Contents

### Context

#### Algebra

higher algebra

universal algebra

# Contents

## Idea

A graded monoid is like a monoid but where elements of the monoid possess some degree and such that when you multiply, you sum the degrees. It can be defined in any monoidal category.

## Definition and properties

Let $M$ be a commutative monoid (in the category $\mathbf{Sets}$). A $M$-graded monoid $\Phi$ in a monoidal category $\mathcal{V}$ with unit object $I$ is the data of

• for each $m \in M$, an object $\Phi_m$,
• for each $m,n \in M$, a morphism
$\nabla_{m,n}: \Phi_m \otimes \Phi_n \to \Phi_{m+n}$
• a morphism
$\eta: I \to \Phi_0$

such that the obvious associativity and unit axioms hold.

Thus, a $M$-graded monoid is in particular a $M$-graded object. In fact, a $M$-graded monoid is just a monoid in the monoidal category of $M$-graded objects of $\mathcal{V}$, hence a lax monoidal functor $M \to \mathcal{V}$ by this proposition (where $M$ is viewed as a discrete monoidal category).

We say that a $M$-graded monoid is connected if $\eta$ is an isomorphism.

If $\Phi$ is a $M$-graded monoid in $\mathcal{V}$, then $(\Phi_{0},\nabla_{0,0},\eta)$ is a (non-graded) monoid in $\mathcal{V}$.

## Examples

The following are all examples of connected $\mathbb{N}$-graded monoids.

• In the symmetric monoidal category of groups with the cartesian product, an example of $\mathbb{N}$-graded monoid is the trivial one $1 = (1)_n$

• In the same category, another example is the graded monoid of symmetric groups $\Sigma = (\Sigma_n)_n$.
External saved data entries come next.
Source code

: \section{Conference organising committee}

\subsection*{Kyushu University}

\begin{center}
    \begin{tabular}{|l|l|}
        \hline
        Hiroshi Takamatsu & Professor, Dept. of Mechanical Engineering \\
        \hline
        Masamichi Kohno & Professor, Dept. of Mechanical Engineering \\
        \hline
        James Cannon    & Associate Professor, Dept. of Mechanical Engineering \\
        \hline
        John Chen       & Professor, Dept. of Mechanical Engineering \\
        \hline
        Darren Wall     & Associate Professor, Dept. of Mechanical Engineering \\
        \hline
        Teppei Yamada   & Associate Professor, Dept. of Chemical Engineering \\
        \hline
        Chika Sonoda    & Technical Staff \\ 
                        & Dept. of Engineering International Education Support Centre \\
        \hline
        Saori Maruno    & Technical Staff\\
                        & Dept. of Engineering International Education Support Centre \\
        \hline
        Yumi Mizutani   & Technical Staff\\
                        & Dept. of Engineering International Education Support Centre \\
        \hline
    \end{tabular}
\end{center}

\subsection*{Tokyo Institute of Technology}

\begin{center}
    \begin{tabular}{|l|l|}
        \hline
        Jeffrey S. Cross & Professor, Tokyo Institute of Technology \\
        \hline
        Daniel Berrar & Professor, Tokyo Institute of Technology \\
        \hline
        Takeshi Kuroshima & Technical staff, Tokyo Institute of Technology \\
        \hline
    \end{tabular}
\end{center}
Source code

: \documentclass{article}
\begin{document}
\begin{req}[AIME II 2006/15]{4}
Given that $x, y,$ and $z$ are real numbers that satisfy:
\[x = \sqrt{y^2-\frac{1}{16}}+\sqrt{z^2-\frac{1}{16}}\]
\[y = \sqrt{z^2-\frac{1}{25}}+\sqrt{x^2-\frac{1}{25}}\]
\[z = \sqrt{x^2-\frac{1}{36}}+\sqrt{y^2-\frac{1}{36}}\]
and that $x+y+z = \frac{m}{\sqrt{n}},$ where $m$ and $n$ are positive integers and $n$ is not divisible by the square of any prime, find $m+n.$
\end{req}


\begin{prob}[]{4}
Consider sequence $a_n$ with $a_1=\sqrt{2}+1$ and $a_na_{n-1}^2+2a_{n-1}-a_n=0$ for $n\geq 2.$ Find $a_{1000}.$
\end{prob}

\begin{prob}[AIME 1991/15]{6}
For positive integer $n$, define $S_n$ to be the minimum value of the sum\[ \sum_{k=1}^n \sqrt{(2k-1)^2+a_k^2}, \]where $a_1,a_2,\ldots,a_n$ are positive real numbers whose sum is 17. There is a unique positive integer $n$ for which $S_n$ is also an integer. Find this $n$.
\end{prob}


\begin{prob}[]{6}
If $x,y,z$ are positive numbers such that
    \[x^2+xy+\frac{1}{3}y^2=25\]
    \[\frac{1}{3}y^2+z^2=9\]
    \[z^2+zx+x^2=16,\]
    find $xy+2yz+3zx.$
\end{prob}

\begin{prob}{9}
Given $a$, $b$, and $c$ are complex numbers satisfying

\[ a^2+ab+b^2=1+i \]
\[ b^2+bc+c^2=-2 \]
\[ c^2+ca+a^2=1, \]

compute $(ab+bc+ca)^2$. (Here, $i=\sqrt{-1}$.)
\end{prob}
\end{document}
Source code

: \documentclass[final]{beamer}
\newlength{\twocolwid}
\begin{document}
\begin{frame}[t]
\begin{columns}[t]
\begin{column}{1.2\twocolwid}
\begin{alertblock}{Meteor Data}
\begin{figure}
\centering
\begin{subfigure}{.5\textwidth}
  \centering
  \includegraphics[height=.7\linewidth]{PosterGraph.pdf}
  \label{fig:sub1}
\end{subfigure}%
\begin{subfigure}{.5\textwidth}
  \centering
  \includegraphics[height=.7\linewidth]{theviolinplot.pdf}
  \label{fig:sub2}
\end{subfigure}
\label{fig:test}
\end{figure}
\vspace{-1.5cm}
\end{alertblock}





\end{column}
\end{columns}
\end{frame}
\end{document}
• In any monoidal category, defining $\Phi_n := A^{\otimes n}$, $\nabla_{m,n}:A^{\otimes m} \otimes A^{\otimes n} \rightarrow A^{\otimes (m+n)}$ given by associators and $\eta = 1_{I}$, we obtain the connected $\mathbb{N}$-graded monoid of tensor powers.

• In any symmetric monoidal category, defining $S^n(A)$ equal to the coequalizer of the $n!$ permutations $A^{\otimes n} \rightarrow A^{\otimes n}$ and defining the multiplication $S^n(A) \otimes S^p(A) \rightarrow S^{n+p}(A)$ by using the universal property of the coequalizer, we obtain the connected commutative $\mathbb{N}$-graded monoid of symmetric powers.

• In any symmetric monoidal category, defining $\Gamma^n(A)$ equal to the equalizer of the $n!$ permutations $A^{\otimes n} \rightarrow A^{\otimes n}$ and defining the multiplication $\Gamma^n(A) \otimes \Gamma^p(A) \rightarrow \Gamma^{n+p}(A)$ by using the universal property of the equalizer, we obtain the connected commutative $\mathbb{N}$-graded monoid of divided powers.

• In any symmetric monoidal category enriched over the category of abelian groups, defining $\Lambda^n(A)$ equal to the coequalizer of the $n!$ signed permutations $sgn(\sigma).\sigma:A^{\otimes n} \rightarrow A^{\otimes}$ where $sgn(\sigma)$ is the signature of the permutation $\sigma$ and defining the multiplication $\Lambda^n(A) \otimes \Lambda^p(A) \rightarrow \Lambda^{n+p}(A)$ by using the universal property of the equalizer, we obtain the connected graded-commutative (ie. such that $\sigma;\nabla_{p,n} = sgn(\sigma).\sigma:\Phi_{n} \otimes \Phi_{p} \rightarrow \Phi_{n+p}$) $\mathbb{N}$-graded monoid of exterior powers. Replacing the coequalizer by an equalizer always provides an isomorphic $\mathbb{N}$-graded monoid.

The connected commutative $\mathbb{N}$-graded monoid of symmetric powers and of divided powers are not isomorphic in general, but they are if the symmetric monoidal category is enriched over $\mathbb{Q}^{+}$-modules, for instance in the category of vector spaces over a field of characteristic $0$ or in the category of sets and relations (where $S^{n}(X) \cong \Gamma^{n}(X)$ is equal to the set of all multisets of $n$ elements of $X$).